You can use stacks and queues to sort items in O(N2) time, although those algorithms are more exercises in using stacks and queues than in efficient sorting. The next chapter describes several sorting algorithms that give much better performance, with some running in O(N log N) time and others even running in O(N) time.
Exercises
Asterisks indicate particularly difficult problems.
- When you use a double stack, what is the relationship between the variables NextIndex1 and NextIndex2 when one of the stacks is full?
- Write an algorithm that takes as input a stack and returns a new stack containing the same items but in reverse order.

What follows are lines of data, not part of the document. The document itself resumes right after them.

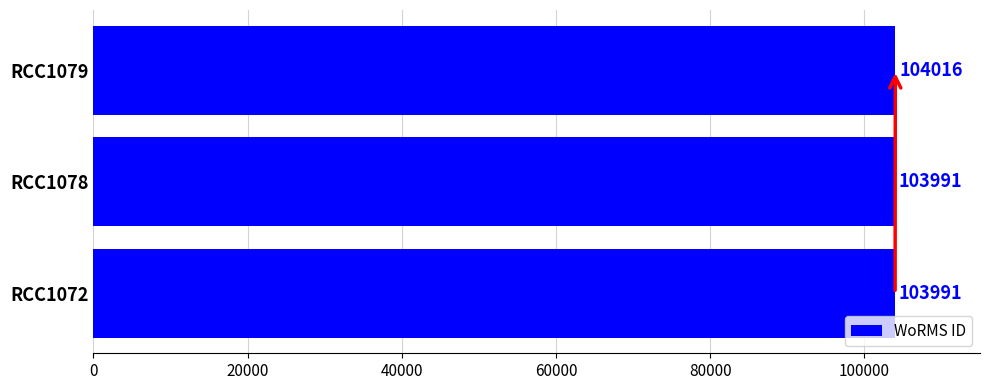

What is the average value?

103999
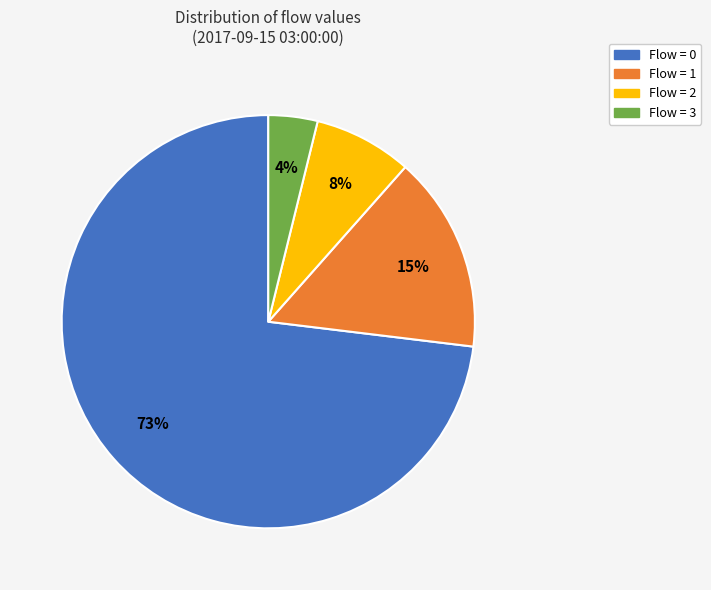

How many segments does this pie chart have?

4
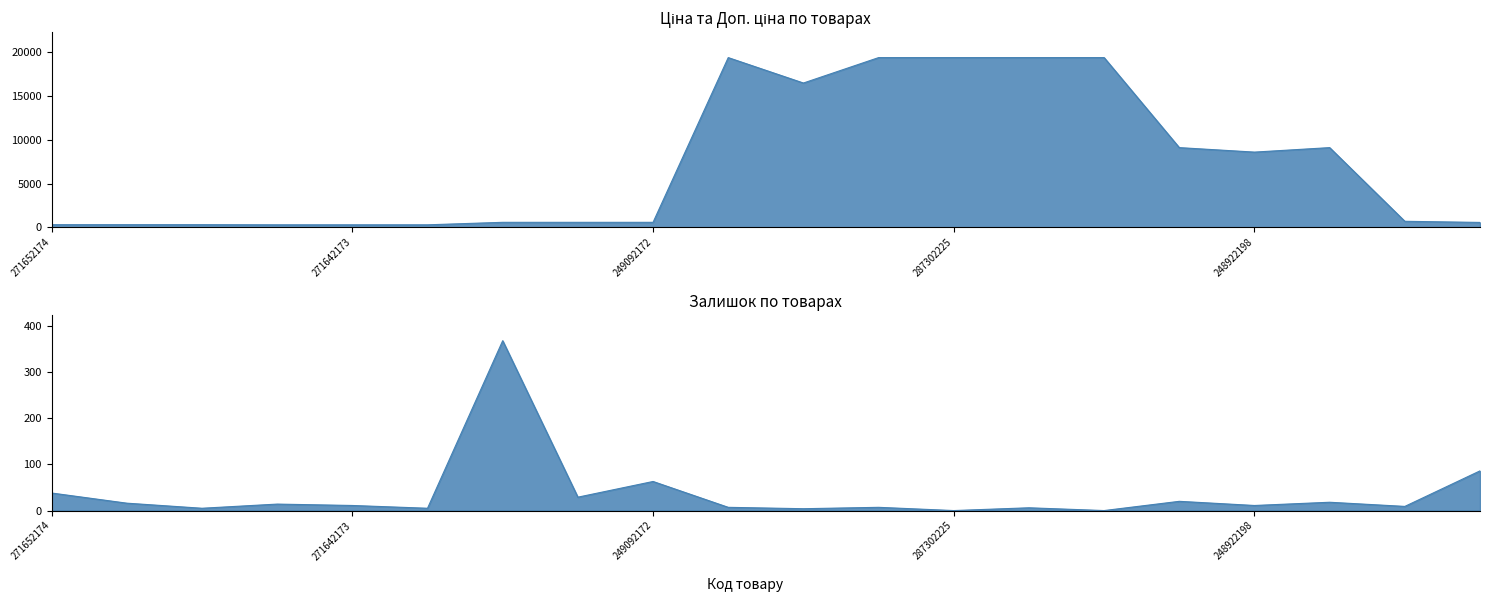

How many interior local valleys does the Ціна series have?

2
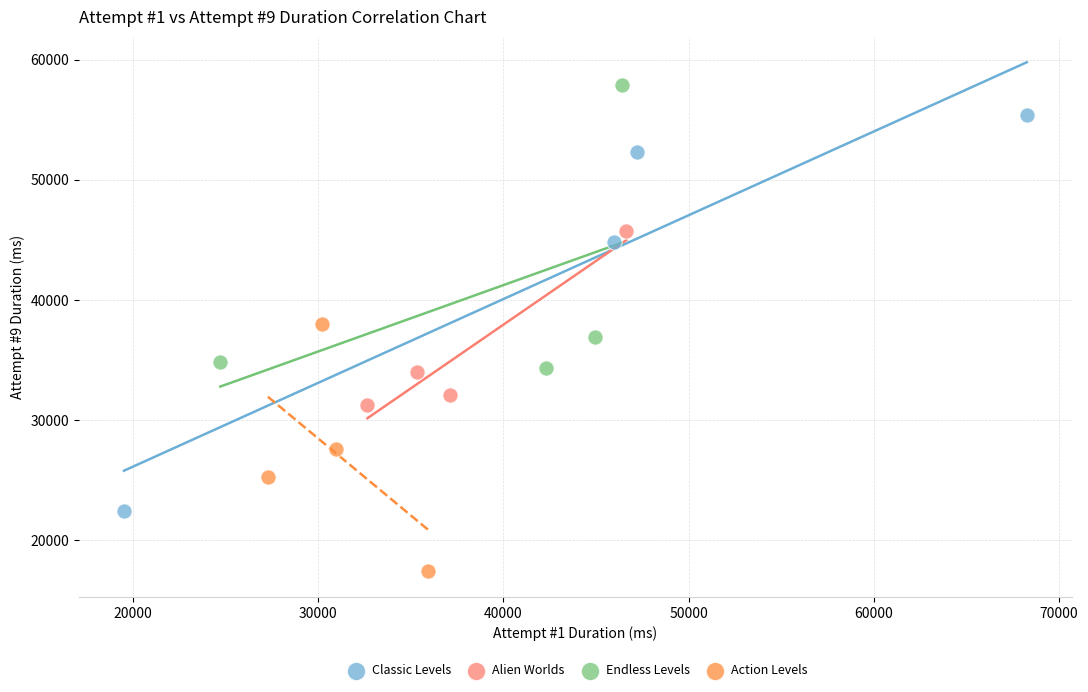

Which series reaches the maximum Y coordinate?

Endless Levels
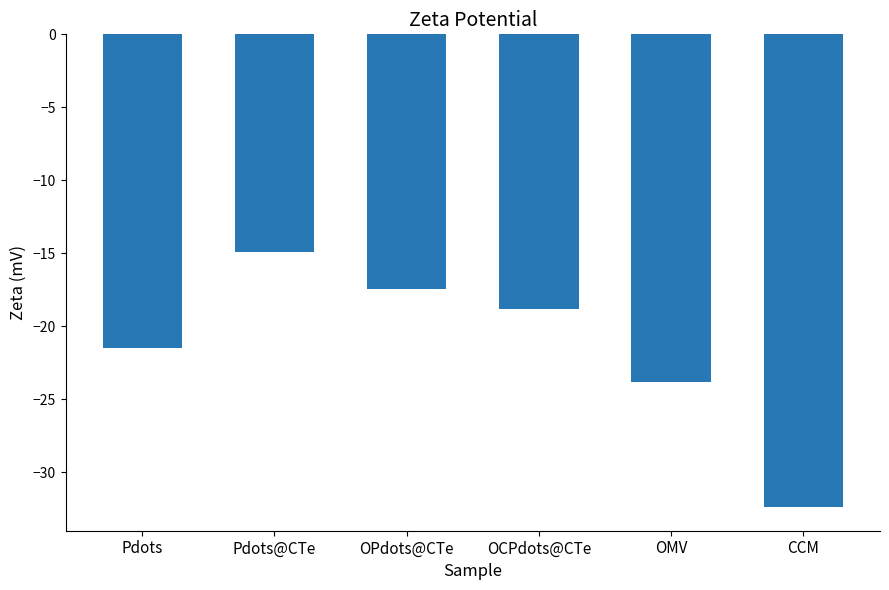

Reading right to left, transcribe all the data shown in this chart.

-32.4	-23.8	-18.8	-17.5	-14.9	-21.5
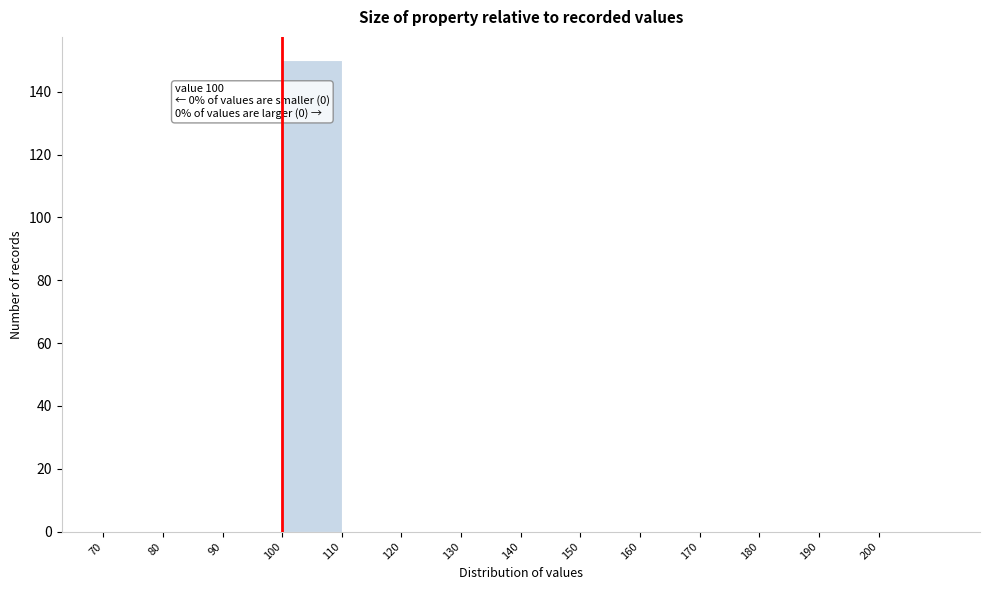

Which range on the x-axis has the tallest bar?

100 to 110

- Write a program that implements insertionsort with stacks.
- For each item, the stack insertionsort algorithm moves the unsorted items to the temporary stack. Then it moves some of the sorted items to the temporary stack, and then it moves all the items back to the original stack. Does it really need to move all the items back to the original stack? Can you improve the algorithm's performance by modifying that step? What does that do to the algorithm's Big O run time?
- What does the stack insertionsort algorithm mean in terms of train sorting?
- Write a program that implements selectionsort with stacks.
- What does the stack selectionsort algorithm mean in terms of train sorting?
- Write a program that implements a priority queue.
- Write a program that implements a deque.
- *Consider a bank where customers enter a single line that is served by several tellers. You enter the line at the end, and when you get to the front of the line, you are served by the next available teller. You can model this “multiheaded queue” with a normal queue that serves multiple tellers.
Make a program similar to the one shown in Figure 5-11 to simulate a multiheaded queue in a bank. Give the user controls to adjust the number of tellers, the amount of time between customer arrivals, the amount of time each customer stays, and the speed of the simulation. After the user specifies the parameters, run a simulation to see how the queue behaves. How does the number of tellers affect the average wait time?
Figure 5-11: In a bank queue, customers stand in a single line and then are helped by the next available teller.
- Write a program that implements insertionsort with queues.
- Write a program that implements selectionsort with queues.